I read with interest the research article by Gowda, et al. [1] and the accompanying editorial by Swami and Kaushik [2]. I would first like to commend the authors for conducting a randomized study to compare levetiracetam with phenobarbital in neonatal seizures. I completely agree with two particular observations documented in the editorial viz, the need for future robust trials before considering levetiracetam as the first-line therapy, and the need of continuous video EEGs for confirmation of cessation of seizures.

Moreover, it would also be important to assess and document the seizure severity (seconds of seizures/hour) before the study drug administration. As most neonatal seizures are symptomatic in nature and self-resolving, administration of the study drug during decreasing seizure trend can falsely mimic improvement from the study drug rather than the natural tendency of seizures to gradually decrease in severity and stop.

The authors in the research study used 20 mg/kg of levetiracetam as the loading dose, with a further loading dose of 20 mg/kg in the presence of continuing seizures. However, the results did not mention how many neonates in the study required this second dose.
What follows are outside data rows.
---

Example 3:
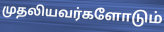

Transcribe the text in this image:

முதலியவர்களோடும்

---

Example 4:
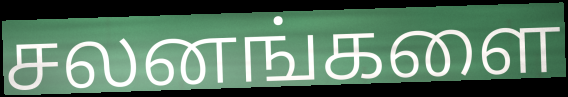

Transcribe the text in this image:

சலனங்களை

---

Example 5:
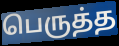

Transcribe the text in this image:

பெருத்தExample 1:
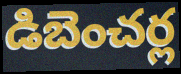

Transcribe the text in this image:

డిబెంచర్ల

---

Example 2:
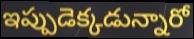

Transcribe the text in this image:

ఇప్పుడెక్కడున్నారో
Additionally, this dose may be inadequate as a loading dose; a recent phase 2b randomized controlled study (NEOLEV2) showed that a higher levetiracetam dose (increase to 60 mg/kg from 40 mg/kg) had been associated with seizure remission in 7.5% of additional patients [3]. Additionally, in this study, phenobarbital (80%) was noted to be significantly more effective than levetiracetam (28%) [3].
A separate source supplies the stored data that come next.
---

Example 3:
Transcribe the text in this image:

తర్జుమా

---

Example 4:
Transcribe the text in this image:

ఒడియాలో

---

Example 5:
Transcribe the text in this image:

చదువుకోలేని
In general, this cohort had a very high proportion of sepsis/meningitis neonates, almost close to the incidence of hypoxic-ischemic encephalopathy and much higher than other cohorts, including NEOLEV2 cohort. Moreover, the mean age of seizures in the study by Gowda, et al. [1] was 8-9 days. It is important to note that the high seizure burden in HIE is in the first 3 days of life and raises an uncertainty of generalizing the conclusion of the study to use levetiracetam as a first line treatment in neonates with HIE, especially during the first 72 hours. Besides, the authors did not mention how many of these patients received therapeutic hypothermia, as that may have some effect on the seizure control.
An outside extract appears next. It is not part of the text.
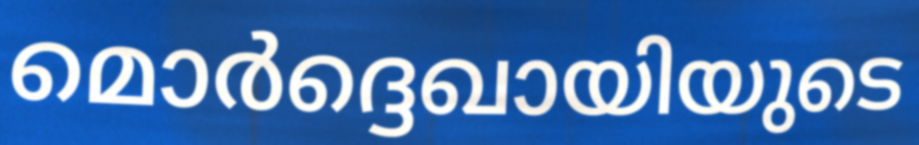
മൊർദ്ദെഖായിയുടെ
Although clinical seizure suppression is routinely considered as a good primary outcome measure, a long term follow up to assess neurodevelopmental outcome is necessary as effects of neuronal injury secondary to seizures vs. apoptotic injury due to antiseizure medicines are still unknown, and might be more clinically relevant rather than acute seizure suppression.

1. Gowda VK, Romana A, Shivanna NH, Benakappa N, Benakappa A. Levetiracetam versus phenobarbitone in neonatal seizures – A randomized controlled trial. Indian Pediatr. 2019;56:643-6.

2. Swami M, Kaushik JS. Levetiracetam in neonatal seizures. Indian Pediatr.2019; 56:639-40.